To build a pipeline, first start with a loader Node:
use dataflow::prelude::*;
fn main() {
let pipeline = FileLoader::from_directory("my_data_directory");
}
The FileLoader loads the files from the directory in a random order. Next add a transformation to it with the map()
function:
let pipeline = FileLoader::from_directory("my_data_directory")
.map(|(_, text)| format!("Hello {}", text)) // Add hello to each file
map()
takes in a Node that processes a single sample at a time. If we want to do batch processing, we can use .chain()
which takes a Node that can process a batch at a time.
Important note: All functions and closures are also Nodes! This means that whenever we want to add a stateless transformation, we could just use a function. In this case, the closure takes in a single datapoint and outputs a single datapoint.
Now we've added "Hello " to every line, let's use a tokenizer from dataflow_nlp
in our pipeline:
// Our tokenizer
let tokenizer = WordpieceTokenizer::load();
// Our pipeline
let pipeline = FileLoader::from_directory("my_data_directory")
.map(|(_, text)| format!("Hello {}", text)) // Add hello to each file
.chain(tokenizer); // Tokenize the lines
Great! Now our data gets efficiently tokenized in batches. Right now, we will get single tokenized sentences out of the pipeline one at a time. But what if we wanted to get batches out? Let's use a Batch node:
// Our tokenizer
let tokenizer = dataflow_nlp::tokenization::WordpieceTokenizer::load();
// Our pipeline
let pipeline = FileLoader::from_directory("my_data_directory")
.map(|(_, text)| format!("Hello {}", text)) // Add hello to each file
.chain(tokenizer) // Tokenize the files
.chain(Batch::new(64)); // Create batches of 64
That's it! We'll now get batches of 64 tokenized sentences.

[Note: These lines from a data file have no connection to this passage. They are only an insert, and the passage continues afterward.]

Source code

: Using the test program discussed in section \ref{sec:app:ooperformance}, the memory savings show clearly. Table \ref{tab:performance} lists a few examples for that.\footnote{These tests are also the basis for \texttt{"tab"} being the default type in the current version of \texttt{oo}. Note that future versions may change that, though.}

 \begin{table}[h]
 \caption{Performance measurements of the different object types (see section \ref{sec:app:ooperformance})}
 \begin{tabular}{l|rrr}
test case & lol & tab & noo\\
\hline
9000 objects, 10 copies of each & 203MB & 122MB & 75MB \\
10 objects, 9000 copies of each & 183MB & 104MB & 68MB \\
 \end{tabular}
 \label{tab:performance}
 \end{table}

As discussed before, everything in the pipeline implements the Node
trait. RandomLoader is also a node! So the question arises, since data originates from it, and since Nodes need an input and an output, what does it take as an input? Simple, it takes as input Vec<()>, which is what the pipeline will start with, and produces data (Vec) to send through the pipeline. This pattern is the same across all Nodes where data originates.
In fact, you can implement your own Nodes as well, by implementing the Node
trait!
pub trait Node<Input> {
type Output;
/// Process a batch of data
fn process(&mut self, input: Input) -> Self::Output;
/// Reset signal propogates through pipeline
fn reset(&mut self) {}
/// Get number of examples left
fn data_remaining(&self, before: usize) -> usize {
before // Defaults to same as previous remaining data
}
}
Your custom nodes can then be inserted directly into the pipeline!

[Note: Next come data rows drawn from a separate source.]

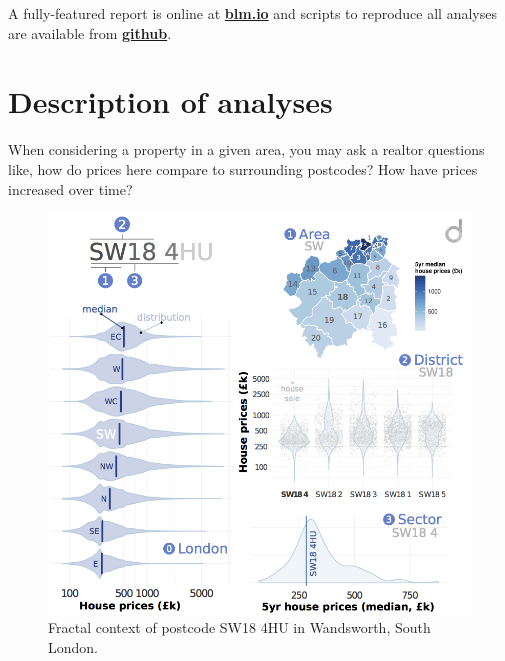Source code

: \documentclass[
10pt, %
a4paper, %
oneside, %
headinclude,footinclude, %
BCOR5mm, %
]{scrartcl}
\begin{document}
A fully-featured report is online at {\bf \href{http://blm.io/datarea}{blm.io} }and
scripts to reproduce all analyses are available from
{\bf \href{http://github.com/blmoore/summerdatachallenge}{github}}.


{\let\thefootnote\relax{}}




\section{Description of analyses}

When considering a property in a given area, you may ask a realtor
questions like, how do prices here compare to surrounding postcodes?
How have prices increased over time? 

\setlength{\intextsep}{.1em}
\begin{figure}
\begin{center}
\includegraphics[width=.44\textwidth]{Figures/fractal.png}
\caption{ Fractal context of postcode SW18 4HU in Wandsworth, South London.}
\end{center}
\end{figure}
\end{document}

Since we built this cool pipeline, what can we do with it? Well for starters, we could simply call process() and feed in some data:
// The RandomLoader takes in a () for each sample, so we pass in a batch as Vec<()>
let output: Vec<Vec<Vec<String>>> = pipeline.process(vec![(); 128])
// Output should now contain 2 batches of 64 tokenized sentences from our files with "Hello" prepended.
Let's do something cooler. Let's put it in a Dataloader and use it in an ML training loop:
// Make the dataloader
let mut dataloader = Dataloader(pipeline);
// Training loop
for example in &mut dataloader {
// Now example is a vector of tokenized strings!
// Do with them what you please...
}
To Do:
- Make dataloader use a multiqueue instead of draining all examples into buffer on main thread
- Make auto-parallel pipeline Node using rayon
- Add async ability and remote sources. (blocked by stable async traits)